When it comes to preventing, preparing for and responding to non-conventional and - in particular - CBRN threats, substantial investment on the part of the state is required. Similarly, the officials of the National Army pursue constant improvement in CBRN response (e.g. through courses, trainings or simulated exercises) as well as in the intelligence and counter-intelligence fields, counter-terrorism and terrorist ordnance disposal or border control, just to mention a few examples.
Imagine you could speak directly to key representatives of the industry; which innovation or product development would make the lives of deminers and EOD operators easier and/or more efficient?
With regards to CBRN incidents response, what I find of high importance is the exchange of information and participation in simulated exercises through courses and trainings that offer the possibility for joint development and response improvement of first responders from different organizations. Another key aspect is the pursuit of strict control over all chemical substances that are within the industry to be able to make better predictions of the most efficient and effective response to incidents involving the said chemicals.

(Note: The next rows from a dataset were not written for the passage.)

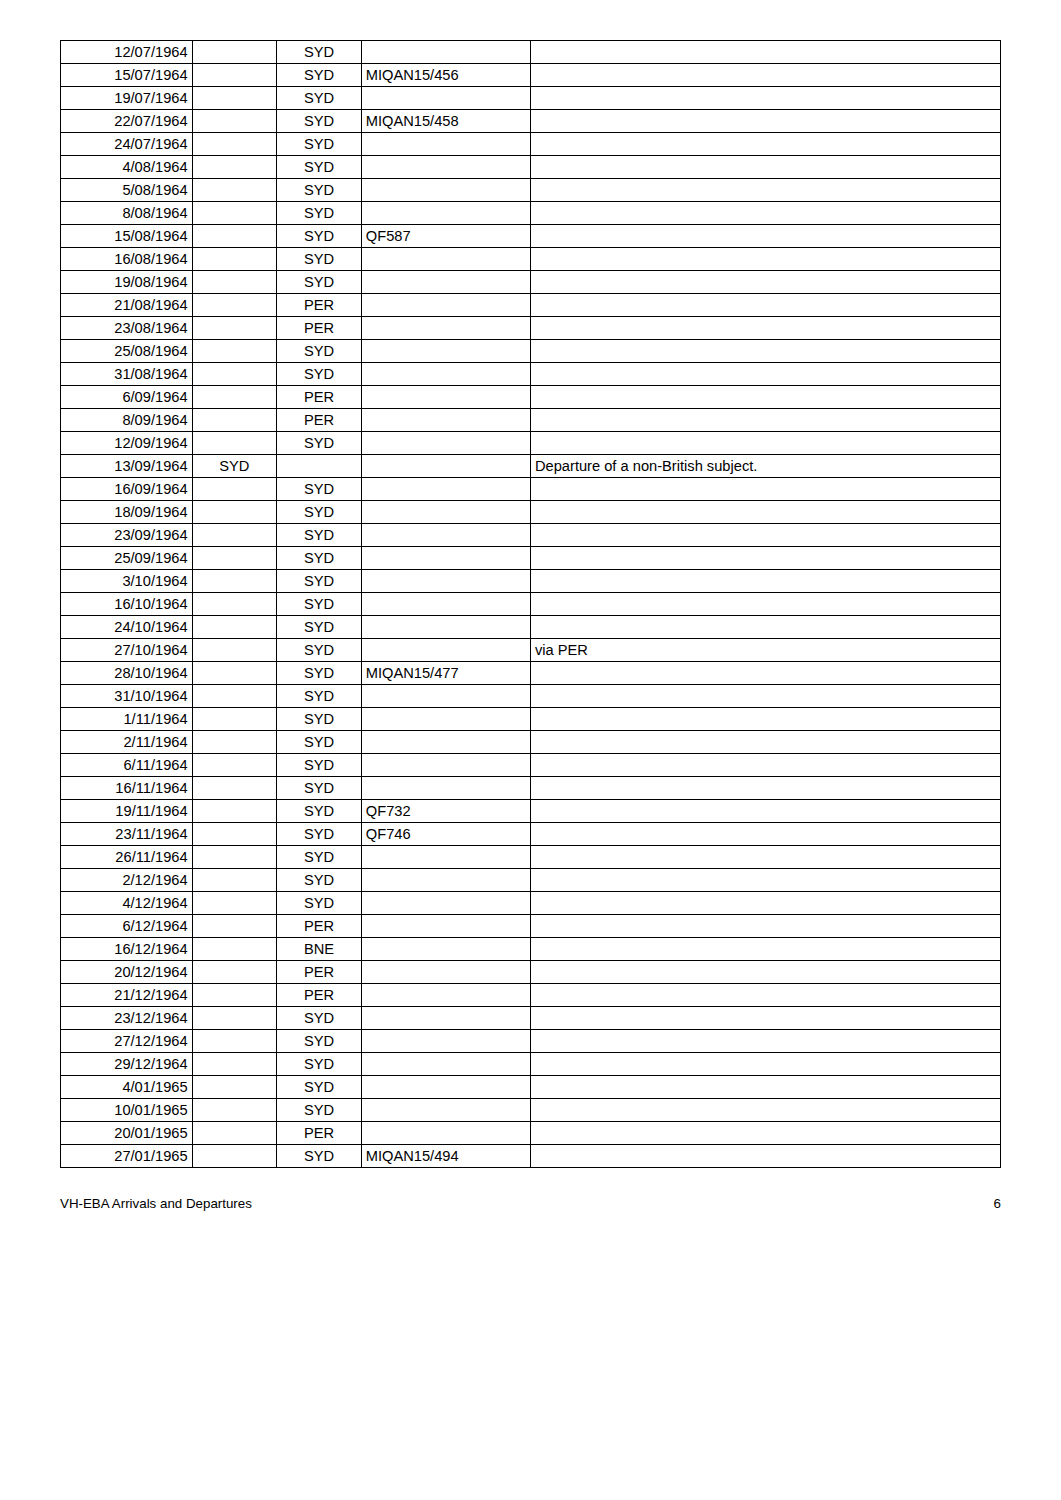| 12/07/1964 | | SYD | | |
| 15/07/1964 | | SYD | MIQAN15/456 | |
| 19/07/1964 | | SYD | | |
| 22/07/1964 | | SYD | MIQAN15/458 | |
| 24/07/1964 | | SYD | | |
| 4/08/1964 | | SYD | | |
| 5/08/1964 | | SYD | | |
| 8/08/1964 | | SYD | | |
| 15/08/1964 | | SYD | QF587 | |
| 16/08/1964 | | SYD | | |
| 19/08/1964 | | SYD | | |
| 21/08/1964 | | PER | | |
| 23/08/1964 | | PER | | |
| 25/08/1964 | | SYD | | |
| 31/08/1964 | | SYD | | |
| 6/09/1964 | | PER | | |
| 8/09/1964 | | PER | | |
| 12/09/1964 | | SYD | | |
| 13/09/1964 | SYD | | | Departure of a non-British subject. |
| 16/09/1964 | | SYD | | |
| 18/09/1964 | | SYD | | |
| 23/09/1964 | | SYD | | |
| 25/09/1964 | | SYD | | |
| 3/10/1964 | | SYD | | |
| 16/10/1964 | | SYD | | |
| 24/10/1964 | | SYD | | |
| 27/10/1964 | | SYD | | via PER |
| 28/10/1964 | | SYD | MIQAN15/477 | |
| 31/10/1964 | | SYD | | |
| 1/11/1964 | | SYD | | |
| 2/11/1964 | | SYD | | |
| 6/11/1964 | | SYD | | |
| 16/11/1964 | | SYD | | |
| 19/11/1964 | | SYD | QF732 | |
| 23/11/1964 | | SYD | QF746 | |
| 26/11/1964 | | SYD | | |
| 2/12/1964 | | SYD | | |
| 4/12/1964 | | SYD | | |
| 6/12/1964 | | PER | | |
| 16/12/1964 | | BNE | | |
| 20/12/1964 | | PER | | |
| 21/12/1964 | | PER | | |
| 23/12/1964 | | SYD | | |
| 27/12/1964 | | SYD | | |
| 29/12/1964 | | SYD | | |
| 4/01/1965 | | SYD | | |
| 10/01/1965 | | SYD | | |
| 20/01/1965 | | PER | | |
| 27/01/1965 | | SYD | MIQAN15/494 | |
VH-EBA Arrivals and Departures 6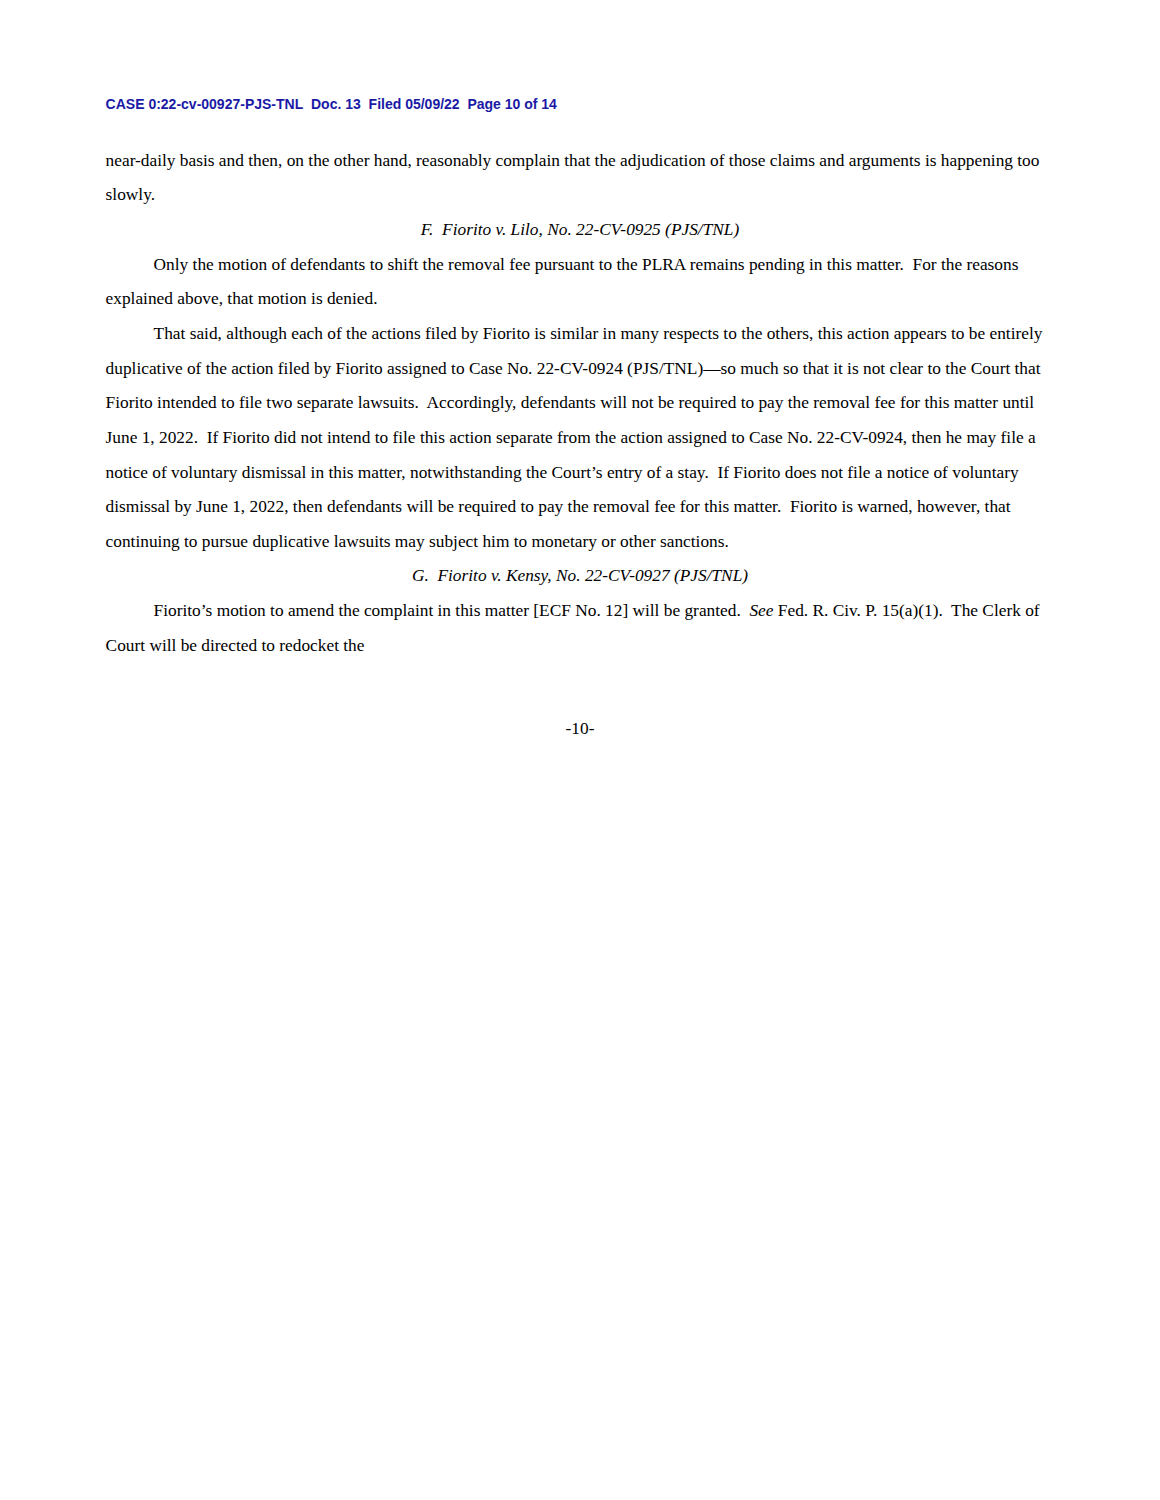CASE 0:22-cv-00927-PJS-TNL Doc. 13 Filed 05/09/22 Page 10 of 14
near-daily basis and then, on the other hand, reasonably complain that the adjudication of those claims and arguments is happening too slowly.
F. Fiorito v. Lilo, No. 22-CV-0925 (PJS/TNL)
Only the motion of defendants to shift the removal fee pursuant to the PLRA remains pending in this matter. For the reasons explained above, that motion is denied.
That said, although each of the actions filed by Fiorito is similar in many respects to the others, this action appears to be entirely duplicative of the action filed by Fiorito assigned to Case No. 22-CV-0924 (PJS/TNL)—so much so that it is not clear to the Court that Fiorito intended to file two separate lawsuits. Accordingly, defendants will not be required to pay the removal fee for this matter until June 1, 2022. If Fiorito did not intend to file this action separate from the action assigned to Case No. 22-CV-0924, then he may file a notice of voluntary dismissal in this matter, notwithstanding the Court’s entry of a stay. If Fiorito does not file a notice of voluntary dismissal by June 1, 2022, then defendants will be required to pay the removal fee for this matter. Fiorito is warned, however, that continuing to pursue duplicative lawsuits may subject him to monetary or other sanctions.
G. Fiorito v. Kensy, No. 22-CV-0927 (PJS/TNL)
Fiorito’s motion to amend the complaint in this matter [ECF No. 12] will be granted. See Fed. R. Civ. P. 15(a)(1). The Clerk of Court will be directed to redocket the
-10-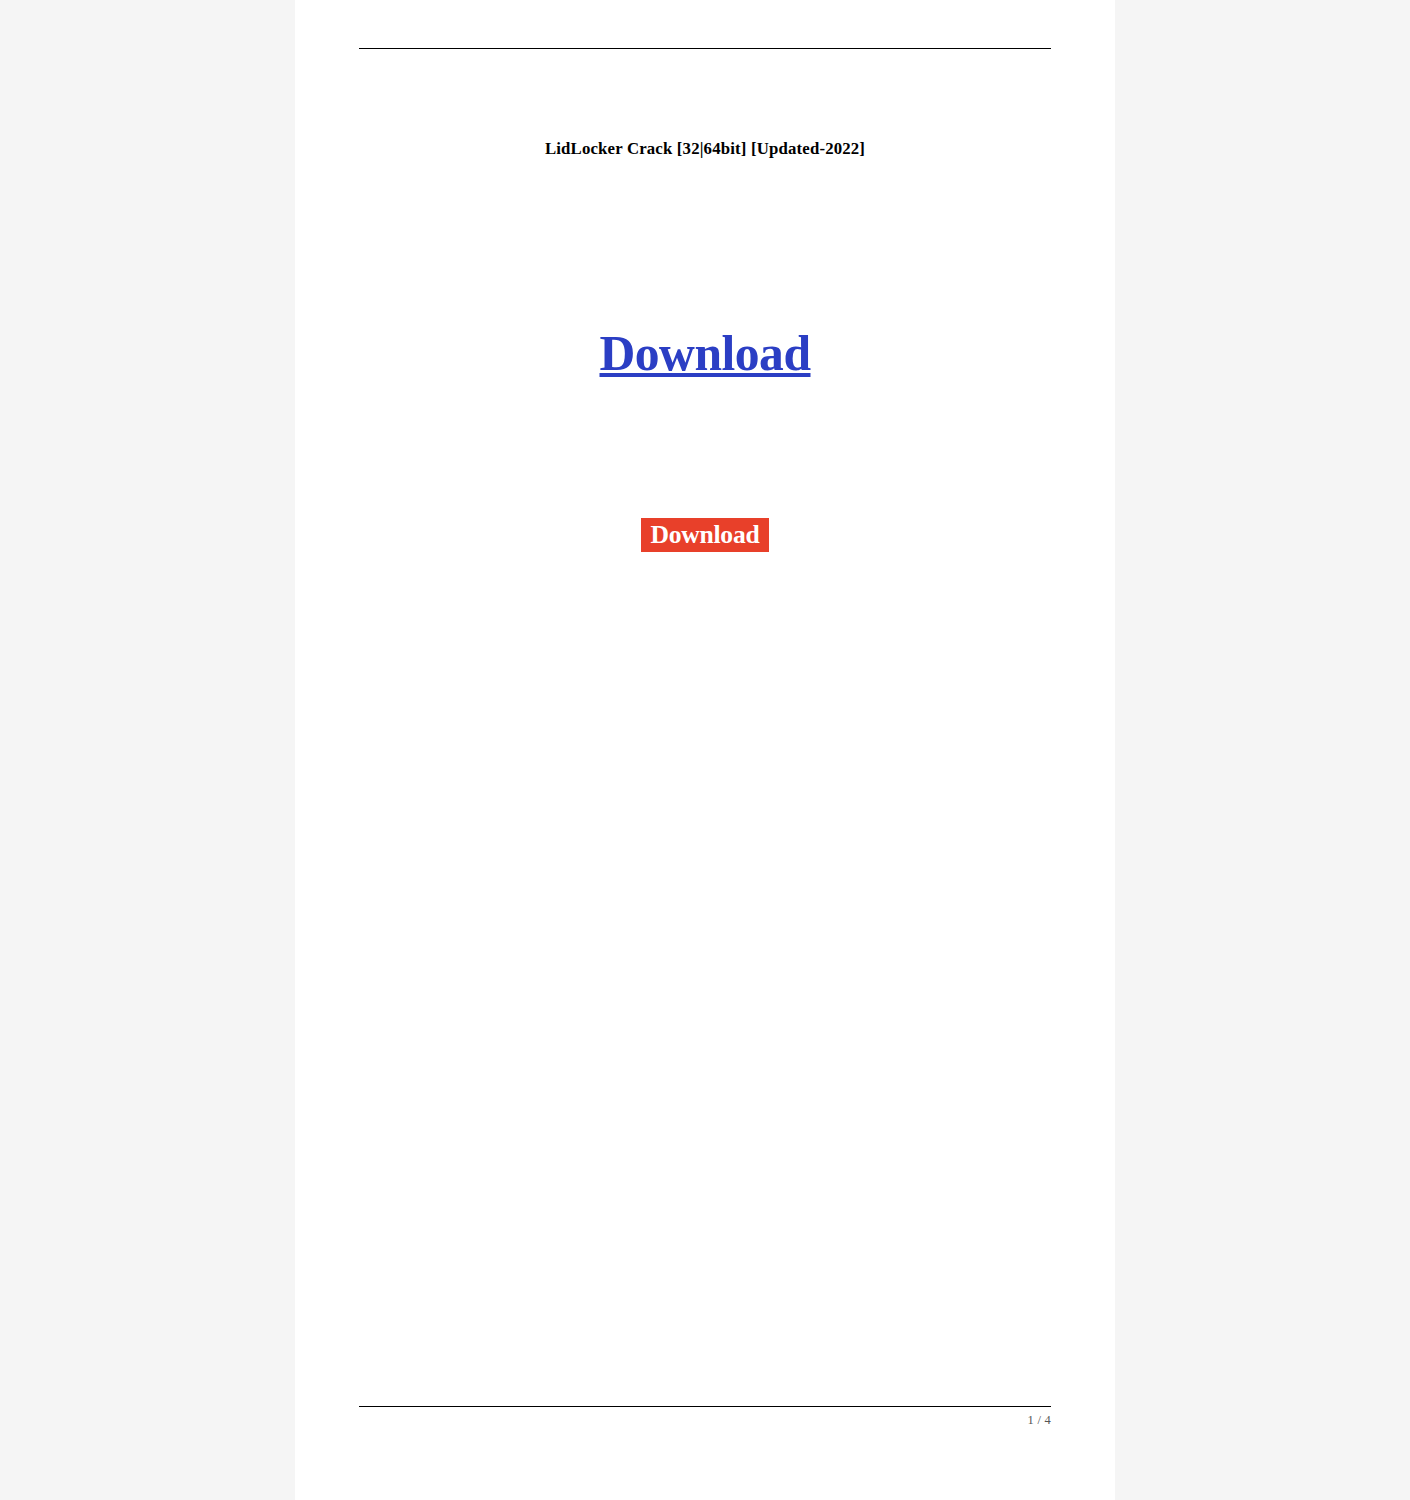LidLocker Crack [32|64bit] [Updated-2022]
Download
Download
1 / 4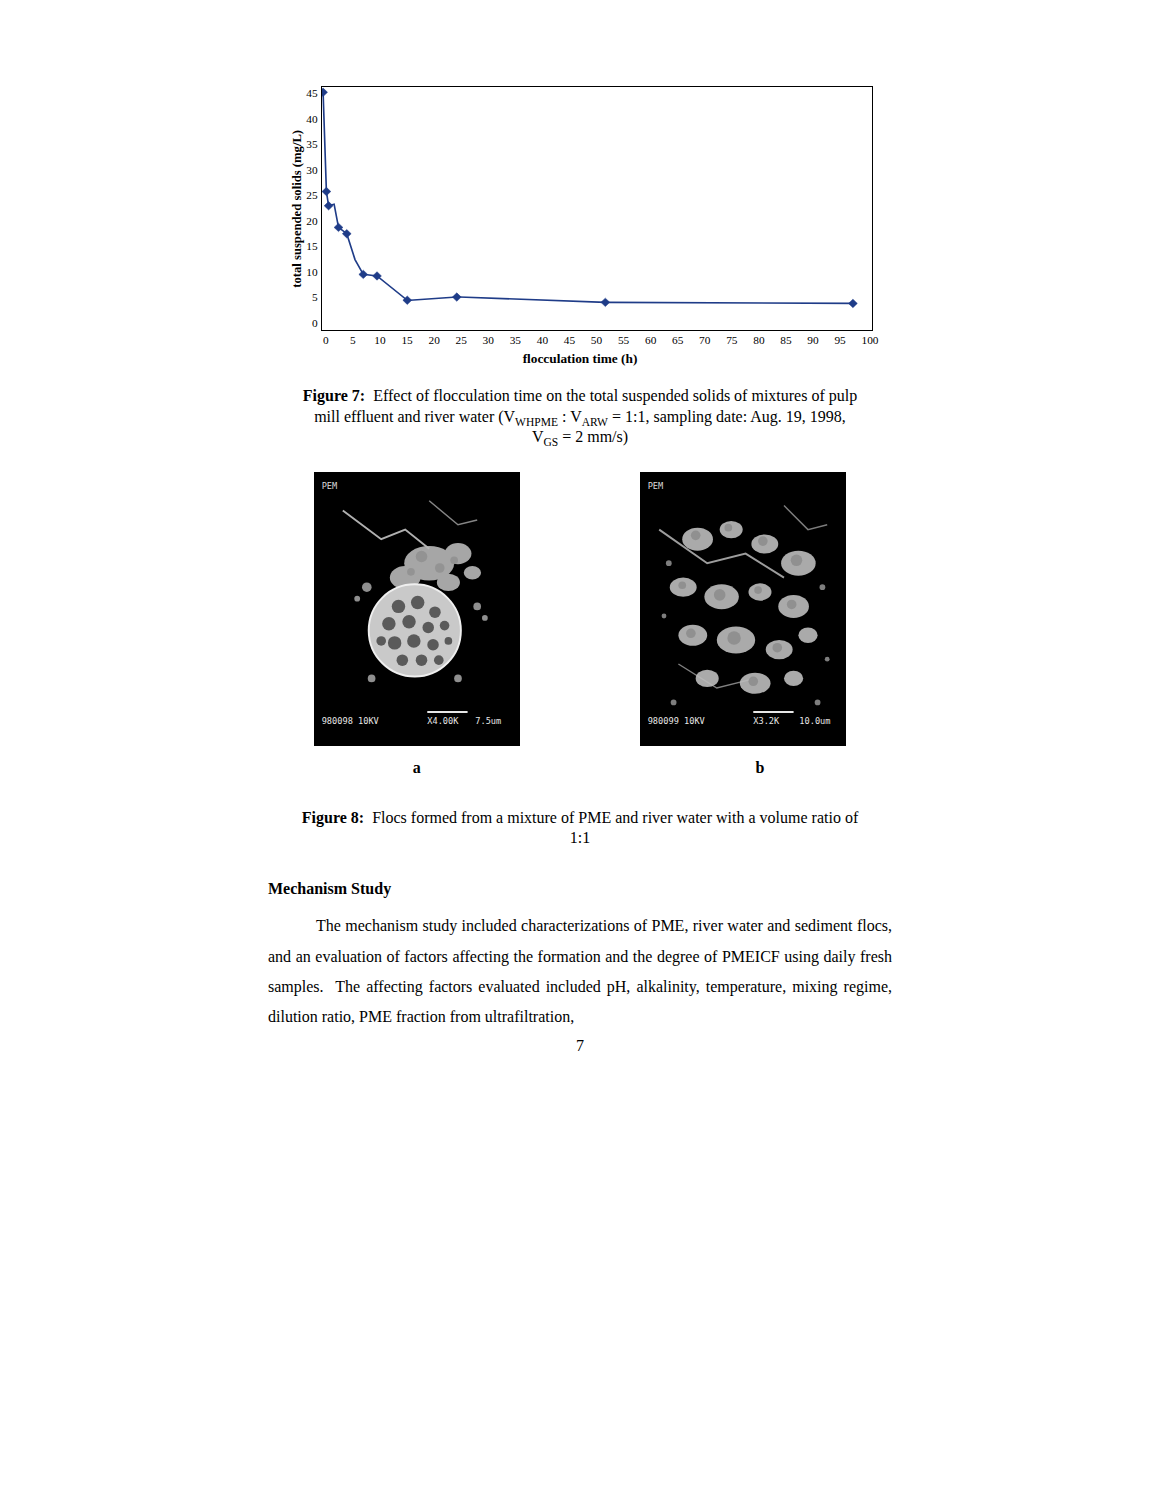total suspended solids (mg/L)
45 40 35 30 25 20 15 10 5 0
05101520253035404550556065707580859095100
flocculation time (h)
Figure 7: Effect of flocculation time on the total suspended solids of mixtures of pulp mill effluent and river water (VWHPME : VARW = 1:1, sampling date: Aug. 19, 1998, VGS = 2 mm/s)
PEM 980098 10KV X4.00K 7.5um
a
PEM 980099 10KV X3.2K 10.0um
b
Figure 8: Flocs formed from a mixture of PME and river water with a volume ratio of 1:1
Mechanism Study
The mechanism study included characterizations of PME, river water and sediment flocs, and an evaluation of factors affecting the formation and the degree of PMEICF using daily fresh samples. The affecting factors evaluated included pH, alkalinity, temperature, mixing regime, dilution ratio, PME fraction from ultrafiltration,
7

When it comes to demining and EOD, the progressive development of other detection techniques (e.g. the use of canines), which complement manual detection, would be of much help in the field. When it comes to the national industry in particular, it should focus on protection and detection products, amongst others, in order to enable responders ready access to all necessary equipment, given there is still a large potential for the development of the national market in the EOD/CBRN field.